- _Input records_
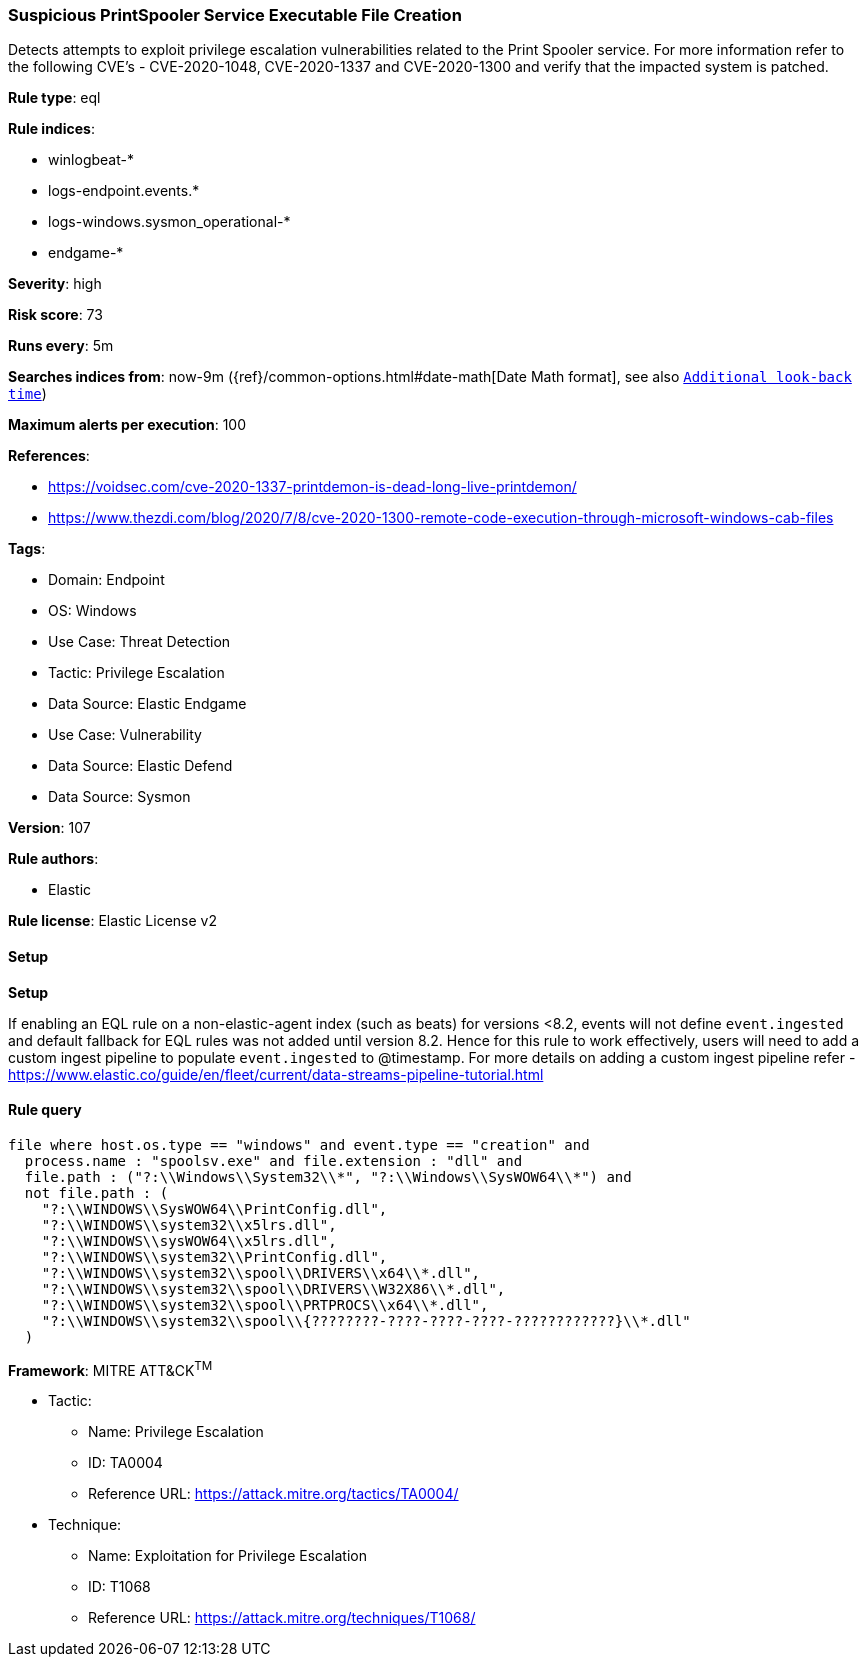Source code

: [[prebuilt-rule-8-10-14-suspicious-printspooler-service-executable-file-creation]]
=== Suspicious PrintSpooler Service Executable File Creation

Detects attempts to exploit privilege escalation vulnerabilities related to the Print Spooler service. For more information refer to the following CVE's - CVE-2020-1048, CVE-2020-1337 and CVE-2020-1300 and verify that the impacted system is patched.

*Rule type*: eql

*Rule indices*: 

* winlogbeat-*
* logs-endpoint.events.*
* logs-windows.sysmon_operational-*
* endgame-*

*Severity*: high

*Risk score*: 73

*Runs every*: 5m

*Searches indices from*: now-9m ({ref}/common-options.html#date-math[Date Math format], see also <<rule-schedule, `Additional look-back time`>>)

*Maximum alerts per execution*: 100

*References*: 

* https://voidsec.com/cve-2020-1337-printdemon-is-dead-long-live-printdemon/
* https://www.thezdi.com/blog/2020/7/8/cve-2020-1300-remote-code-execution-through-microsoft-windows-cab-files

*Tags*: 

* Domain: Endpoint
* OS: Windows
* Use Case: Threat Detection
* Tactic: Privilege Escalation
* Data Source: Elastic Endgame
* Use Case: Vulnerability
* Data Source: Elastic Defend
* Data Source: Sysmon

*Version*: 107

*Rule authors*: 

* Elastic

*Rule license*: Elastic License v2


==== Setup



*Setup*


If enabling an EQL rule on a non-elastic-agent index (such as beats) for versions <8.2,
events will not define `event.ingested` and default fallback for EQL rules was not added until version 8.2.
Hence for this rule to work effectively, users will need to add a custom ingest pipeline to populate
`event.ingested` to @timestamp.
For more details on adding a custom ingest pipeline refer - https://www.elastic.co/guide/en/fleet/current/data-streams-pipeline-tutorial.html


==== Rule query


[source, js]
----------------------------------
file where host.os.type == "windows" and event.type == "creation" and
  process.name : "spoolsv.exe" and file.extension : "dll" and
  file.path : ("?:\\Windows\\System32\\*", "?:\\Windows\\SysWOW64\\*") and
  not file.path : (
    "?:\\WINDOWS\\SysWOW64\\PrintConfig.dll",
    "?:\\WINDOWS\\system32\\x5lrs.dll",
    "?:\\WINDOWS\\sysWOW64\\x5lrs.dll",
    "?:\\WINDOWS\\system32\\PrintConfig.dll",
    "?:\\WINDOWS\\system32\\spool\\DRIVERS\\x64\\*.dll",
    "?:\\WINDOWS\\system32\\spool\\DRIVERS\\W32X86\\*.dll",
    "?:\\WINDOWS\\system32\\spool\\PRTPROCS\\x64\\*.dll",
    "?:\\WINDOWS\\system32\\spool\\{????????-????-????-????-????????????}\\*.dll"
  )

----------------------------------

*Framework*: MITRE ATT&CK^TM^

* Tactic:
** Name: Privilege Escalation
** ID: TA0004
** Reference URL: https://attack.mitre.org/tactics/TA0004/
* Technique:
** Name: Exploitation for Privilege Escalation
** ID: T1068
** Reference URL: https://attack.mitre.org/techniques/T1068/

- _Work task_
Transcribe the listing above in full. Pictures are not part of the copy.

- _Answer space_
Source code

: [[prebuilt-rule-8-10-14-suspicious-printspooler-service-executable-file-creation]]
=== Suspicious PrintSpooler Service Executable File Creation

Detects attempts to exploit privilege escalation vulnerabilities related to the Print Spooler service. For more information refer to the following CVE's - CVE-2020-1048, CVE-2020-1337 and CVE-2020-1300 and verify that the impacted system is patched.

*Rule type*: eql

*Rule indices*: 

* winlogbeat-*
* logs-endpoint.events.*
* logs-windows.sysmon_operational-*
* endgame-*

*Severity*: high

*Risk score*: 73

*Runs every*: 5m

*Searches indices from*: now-9m ({ref}/common-options.html#date-math[Date Math format], see also <<rule-schedule, `Additional look-back time`>>)

*Maximum alerts per execution*: 100

*References*: 

* https://voidsec.com/cve-2020-1337-printdemon-is-dead-long-live-printdemon/
* https://www.thezdi.com/blog/2020/7/8/cve-2020-1300-remote-code-execution-through-microsoft-windows-cab-files

*Tags*: 

* Domain: Endpoint
* OS: Windows
* Use Case: Threat Detection
* Tactic: Privilege Escalation
* Data Source: Elastic Endgame
* Use Case: Vulnerability
* Data Source: Elastic Defend
* Data Source: Sysmon

*Version*: 107

*Rule authors*: 

* Elastic

*Rule license*: Elastic License v2


==== Setup



*Setup*


If enabling an EQL rule on a non-elastic-agent index (such as beats) for versions <8.2,
events will not define `event.ingested` and default fallback for EQL rules was not added until version 8.2.
Hence for this rule to work effectively, users will need to add a custom ingest pipeline to populate
`event.ingested` to @timestamp.
For more details on adding a custom ingest pipeline refer - https://www.elastic.co/guide/en/fleet/current/data-streams-pipeline-tutorial.html


==== Rule query


[source, js]
----------------------------------
file where host.os.type == "windows" and event.type == "creation" and
  process.name : "spoolsv.exe" and file.extension : "dll" and
  file.path : ("?:\\Windows\\System32\\*", "?:\\Windows\\SysWOW64\\*") and
  not file.path : (
    "?:\\WINDOWS\\SysWOW64\\PrintConfig.dll",
    "?:\\WINDOWS\\system32\\x5lrs.dll",
    "?:\\WINDOWS\\sysWOW64\\x5lrs.dll",
    "?:\\WINDOWS\\system32\\PrintConfig.dll",
    "?:\\WINDOWS\\system32\\spool\\DRIVERS\\x64\\*.dll",
    "?:\\WINDOWS\\system32\\spool\\DRIVERS\\W32X86\\*.dll",
    "?:\\WINDOWS\\system32\\spool\\PRTPROCS\\x64\\*.dll",
    "?:\\WINDOWS\\system32\\spool\\{????????-????-????-????-????????????}\\*.dll"
  )

----------------------------------

*Framework*: MITRE ATT&CK^TM^

* Tactic:
** Name: Privilege Escalation
** ID: TA0004
** Reference URL: https://attack.mitre.org/tactics/TA0004/
* Technique:
** Name: Exploitation for Privilege Escalation
** ID: T1068
** Reference URL: https://attack.mitre.org/techniques/T1068/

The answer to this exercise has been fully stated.